A. The Visual Artist Rights Act of 1990 (“VARA”) was established to protect artists from the destruction and alteration of their works and provide them with the right to be credited as the author of their works. Artists eligible under VARA may prevent the use of their name on works they did not author, the use of their name on works that have been modified or distorted and the mutilation or destruction of works that are of “recognized stature.” 17 U.S.C. § 106A (a)(3)(B). The Act does not define what “recognized stature” includes, but generally courts have required visual art to be viewed as meritorious by art experts, other members of the art community or by some cross-section of society in order to be of recognized stature. VARA protects all works of visual art, meaning paintings, drawings, prints, sculptures or still photographs. To be protected under VARA, the work must be signed by the artist and be a single creation or part of a limited edition of 200 copies or less. VARA also protects works of visual art that are incorporated in buildings, specifically fountains, frescoes, mosaics, murals, sculptures and stained-glass windows. A work protected by VARA can only be removed from a building without the artist’s consent if it will not damage or destroy the work. If removal would cause destruction, the owner must determine whether the work is of “recognized stature.” If the work is of recognized stature, it cannot be destroyed without the artist’s consent. If someone fails to comply with VARA, the artist may sue even if they have not retained ownership of the copyright in the work. Violators of VARA may be liable for up to $30,000 per work or $150,000 per work if VARA was violated willfully.
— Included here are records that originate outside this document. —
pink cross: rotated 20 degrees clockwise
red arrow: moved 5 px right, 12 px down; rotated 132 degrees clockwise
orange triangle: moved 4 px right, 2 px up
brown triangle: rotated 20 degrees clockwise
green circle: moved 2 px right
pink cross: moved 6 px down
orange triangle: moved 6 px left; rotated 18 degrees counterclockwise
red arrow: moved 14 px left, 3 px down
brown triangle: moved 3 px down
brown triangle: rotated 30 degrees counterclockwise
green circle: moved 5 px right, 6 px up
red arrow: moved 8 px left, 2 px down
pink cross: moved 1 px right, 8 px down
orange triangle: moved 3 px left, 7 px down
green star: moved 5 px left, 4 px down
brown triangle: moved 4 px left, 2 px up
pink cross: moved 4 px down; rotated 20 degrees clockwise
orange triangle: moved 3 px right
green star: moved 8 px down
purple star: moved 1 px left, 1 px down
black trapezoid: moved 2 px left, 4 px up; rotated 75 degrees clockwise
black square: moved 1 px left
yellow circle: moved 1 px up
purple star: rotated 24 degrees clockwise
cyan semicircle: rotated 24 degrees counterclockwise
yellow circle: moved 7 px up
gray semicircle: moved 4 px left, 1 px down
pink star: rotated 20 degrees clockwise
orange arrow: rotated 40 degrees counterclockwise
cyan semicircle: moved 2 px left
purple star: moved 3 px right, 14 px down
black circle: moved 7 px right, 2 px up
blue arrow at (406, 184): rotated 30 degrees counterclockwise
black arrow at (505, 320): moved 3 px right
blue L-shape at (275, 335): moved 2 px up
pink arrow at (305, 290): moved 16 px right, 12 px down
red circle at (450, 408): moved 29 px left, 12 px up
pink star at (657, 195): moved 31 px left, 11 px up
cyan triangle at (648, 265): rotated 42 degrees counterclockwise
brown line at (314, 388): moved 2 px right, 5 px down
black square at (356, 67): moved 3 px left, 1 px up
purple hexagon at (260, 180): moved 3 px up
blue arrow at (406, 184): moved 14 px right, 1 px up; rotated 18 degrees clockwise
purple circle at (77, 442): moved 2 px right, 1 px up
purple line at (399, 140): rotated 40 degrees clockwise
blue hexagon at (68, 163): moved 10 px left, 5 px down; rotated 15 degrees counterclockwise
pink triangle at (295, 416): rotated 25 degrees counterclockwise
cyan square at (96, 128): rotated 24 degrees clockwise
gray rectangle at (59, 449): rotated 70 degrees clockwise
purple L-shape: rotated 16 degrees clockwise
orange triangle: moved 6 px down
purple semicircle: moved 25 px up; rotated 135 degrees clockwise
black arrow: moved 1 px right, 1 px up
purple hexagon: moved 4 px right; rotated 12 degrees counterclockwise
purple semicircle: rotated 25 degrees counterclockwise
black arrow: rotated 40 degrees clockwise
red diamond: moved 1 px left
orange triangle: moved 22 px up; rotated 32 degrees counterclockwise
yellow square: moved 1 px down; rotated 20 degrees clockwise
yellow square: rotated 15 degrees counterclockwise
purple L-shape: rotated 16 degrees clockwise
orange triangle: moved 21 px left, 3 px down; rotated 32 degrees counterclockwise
A. An orphan work is a copyrighted work whose owner is unknown or cannot be contacted. Because orphan works are copyrighted, all the rights that subsist in works of known creators apply, i.e., most notably, orphan works cannot be copied, used or digitized unless exceptions such as fair use apply. Congress and the courts have long grappled with striking the appropriate balance between the right of unidentified authors and the public, especially as the number of orphan works increases and the public is denied unfettered access to these works.

A. A collective work is a compilation consisting of independent works assembled into a collective whole. A registration in a collective work covers the work as a whole but may also cover the individual works contained within the compilation if: (1) the collective and individual works are owned by the same party; (2) the individual works have not been previously registered or published; and (3) the individual works are not in the public domain. Examples of collective works include newspapers containing multiple articles, online encyclopedias and books containing multiple short stories or poems.